Thousands of FBI and Homeland Security details stolen by hackers

Hacking illustration
The hackers accessed the data through a US Department of Justice email account. 

Hackers have breached the US Department of Homeland Security's system and leaked personal details of the people who work there.  

The hacker group - which we have chosen not to name - posted a database online that contained 9,355 names, titles, locations, telephone numbers and email addresses of the US government employees.

The details, seen by the Telegraph, were posted to an encrypted text-sharing website called Cryptobin. The group has warned that it has a further database, containing the details of 20,000 Federal Bureau of Investigations (FBI) employees, that it will release soon. It also claims to have access to 200GB of data from the Department of Justice, according to Motherboard.

The hackers claim that the leaked database contains the information of "all Homeland Security employees." In fact, the Department employs around 240,000 people. But the Telegraph can confirm that names on the list of 9,355 employees do correspond with people that work at the Department.

The employees listed include people in the communications team, security specialists, intelligence analysts, and many more. Some of the names are publicly available on databases online, including Linked In.

 

Ahead of the release, a hacker claiming to be behind the breach told Motherboard how he accessed the data - through a simple spear phishing email attack. He first got access to an internal Department of Justice network through an email account and a quick phone call to a member of staff there.

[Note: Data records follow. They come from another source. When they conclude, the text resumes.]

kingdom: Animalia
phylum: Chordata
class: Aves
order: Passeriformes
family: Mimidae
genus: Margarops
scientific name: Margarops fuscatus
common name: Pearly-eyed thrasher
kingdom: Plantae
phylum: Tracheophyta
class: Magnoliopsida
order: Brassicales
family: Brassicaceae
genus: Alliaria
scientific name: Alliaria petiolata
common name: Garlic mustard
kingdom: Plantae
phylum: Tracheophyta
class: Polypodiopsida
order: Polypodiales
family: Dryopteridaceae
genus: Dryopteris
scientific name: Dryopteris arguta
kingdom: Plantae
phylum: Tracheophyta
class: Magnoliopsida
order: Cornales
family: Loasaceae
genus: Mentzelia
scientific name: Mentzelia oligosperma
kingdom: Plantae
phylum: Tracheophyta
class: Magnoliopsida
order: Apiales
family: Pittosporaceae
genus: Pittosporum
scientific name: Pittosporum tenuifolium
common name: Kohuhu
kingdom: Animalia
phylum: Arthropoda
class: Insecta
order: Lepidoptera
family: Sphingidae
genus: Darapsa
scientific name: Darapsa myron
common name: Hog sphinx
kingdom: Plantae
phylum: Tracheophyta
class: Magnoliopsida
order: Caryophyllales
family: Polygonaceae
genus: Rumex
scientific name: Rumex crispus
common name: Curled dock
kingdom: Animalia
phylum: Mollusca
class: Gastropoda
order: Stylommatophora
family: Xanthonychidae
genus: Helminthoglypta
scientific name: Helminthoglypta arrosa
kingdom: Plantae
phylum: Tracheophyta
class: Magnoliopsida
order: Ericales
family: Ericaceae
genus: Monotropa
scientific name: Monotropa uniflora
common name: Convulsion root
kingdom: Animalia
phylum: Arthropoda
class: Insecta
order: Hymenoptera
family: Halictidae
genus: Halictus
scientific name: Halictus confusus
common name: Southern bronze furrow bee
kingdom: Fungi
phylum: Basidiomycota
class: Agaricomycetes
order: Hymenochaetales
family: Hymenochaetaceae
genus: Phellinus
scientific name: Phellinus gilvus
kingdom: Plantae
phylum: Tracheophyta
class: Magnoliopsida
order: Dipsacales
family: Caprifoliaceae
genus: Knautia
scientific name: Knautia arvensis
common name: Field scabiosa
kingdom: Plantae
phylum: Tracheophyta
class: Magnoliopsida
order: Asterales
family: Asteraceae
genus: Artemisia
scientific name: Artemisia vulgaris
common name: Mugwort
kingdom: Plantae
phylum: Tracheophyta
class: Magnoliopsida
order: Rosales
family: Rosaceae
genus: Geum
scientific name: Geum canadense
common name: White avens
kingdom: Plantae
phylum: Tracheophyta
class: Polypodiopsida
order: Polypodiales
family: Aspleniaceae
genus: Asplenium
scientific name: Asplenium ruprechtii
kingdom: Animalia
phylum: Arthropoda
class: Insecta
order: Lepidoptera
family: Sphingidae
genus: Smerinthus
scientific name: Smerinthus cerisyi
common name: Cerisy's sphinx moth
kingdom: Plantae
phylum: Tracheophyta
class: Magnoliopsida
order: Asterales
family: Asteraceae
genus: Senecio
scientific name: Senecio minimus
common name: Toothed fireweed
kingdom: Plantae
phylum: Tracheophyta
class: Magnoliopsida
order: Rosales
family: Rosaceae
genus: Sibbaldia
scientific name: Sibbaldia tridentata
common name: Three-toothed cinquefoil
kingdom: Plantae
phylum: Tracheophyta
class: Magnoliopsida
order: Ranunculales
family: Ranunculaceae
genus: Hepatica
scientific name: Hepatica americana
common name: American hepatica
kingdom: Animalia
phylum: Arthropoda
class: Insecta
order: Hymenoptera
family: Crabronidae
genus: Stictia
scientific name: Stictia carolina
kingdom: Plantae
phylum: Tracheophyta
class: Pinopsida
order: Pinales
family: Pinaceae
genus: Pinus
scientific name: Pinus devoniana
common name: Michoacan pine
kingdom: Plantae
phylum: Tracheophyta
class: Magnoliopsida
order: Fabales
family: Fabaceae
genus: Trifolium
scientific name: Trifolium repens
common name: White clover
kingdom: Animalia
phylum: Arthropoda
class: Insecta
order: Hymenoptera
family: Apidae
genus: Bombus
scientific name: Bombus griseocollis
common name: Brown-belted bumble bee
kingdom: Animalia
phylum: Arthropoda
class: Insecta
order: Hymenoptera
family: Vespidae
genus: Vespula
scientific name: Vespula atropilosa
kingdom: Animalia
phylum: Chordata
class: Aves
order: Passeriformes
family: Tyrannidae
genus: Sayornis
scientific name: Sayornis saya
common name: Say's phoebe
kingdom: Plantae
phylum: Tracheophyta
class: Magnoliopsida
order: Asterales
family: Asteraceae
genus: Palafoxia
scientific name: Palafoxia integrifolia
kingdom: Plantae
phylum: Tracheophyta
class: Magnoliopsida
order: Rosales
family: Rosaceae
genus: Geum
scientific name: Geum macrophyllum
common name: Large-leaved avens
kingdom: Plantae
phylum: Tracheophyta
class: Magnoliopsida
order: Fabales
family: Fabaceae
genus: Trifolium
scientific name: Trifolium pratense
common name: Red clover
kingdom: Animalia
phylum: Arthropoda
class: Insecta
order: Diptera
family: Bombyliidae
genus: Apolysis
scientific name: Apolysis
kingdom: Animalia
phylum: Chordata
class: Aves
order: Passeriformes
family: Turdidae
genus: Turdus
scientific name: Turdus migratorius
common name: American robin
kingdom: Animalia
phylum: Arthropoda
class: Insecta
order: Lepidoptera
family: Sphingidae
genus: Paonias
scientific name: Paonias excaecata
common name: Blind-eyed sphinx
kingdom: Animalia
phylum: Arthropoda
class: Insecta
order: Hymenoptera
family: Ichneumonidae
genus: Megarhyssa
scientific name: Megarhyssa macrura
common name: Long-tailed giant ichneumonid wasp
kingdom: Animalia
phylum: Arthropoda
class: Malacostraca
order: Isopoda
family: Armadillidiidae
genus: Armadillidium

He found the database on the intranet, along with 1TB of data. He managed to download the details of about 30,000 US government employees from the FBI and Homeland Security, as well as 200GB of data. The data includes more sensitive information like credit card numbers and military emails, he said.  

It is likely that the list of Homeland Security employees is just the first release that will come from the group, which describes itself as pro-Palestine. The Homeland Security data was posted under the message: "This is for Palestine, Ramallah, West Bank, Gaza, this is for the child that is searching for an answer."

The breach is the latest in a series of foreign policy-motivated attacks against US government employees. In October, a teenage hacker accessed the personal email account of John Brennan, the CIA director. They then posted online a list of email addresses apparently from his contacts list.

The same teen followed the hack with a prank that meant every call to James Clapper, the US Director of National Intelligence, was forwarded to the Free Palestine Movement

WikiLeaks released a trove of documents from the hacked personal email of Brennan back in October.

Peter Carr, a spokesman for the Department of Justice, said it did not think the hackers had managed to release "sensitive, personally-identifiable information", and that if it discovered criminal activity it would press charges. 

“The department is looking into the unauthorised access of a system operated by one of its components containing employee contact information," he told The Telegraph.

"This unauthorised access is still under investigation; however, there is no indication at this time that there is any breach of sensitive personally identifiable information.

"The department takes this very seriously and is continuing to deploy protection and defensive measures to safeguard information. Any activity that is determined to be criminal in nature will be referred to law enforcement for investigation.”

The Telegraph has contacted the FBI for comment and is awaiting response.

A spokesman from the Department of Homeland Security said it is "looking into the reports." 

"We take these reports very seriously, however there is no indication at this time that there is any breach of sensitive or personally identifiable information," they said.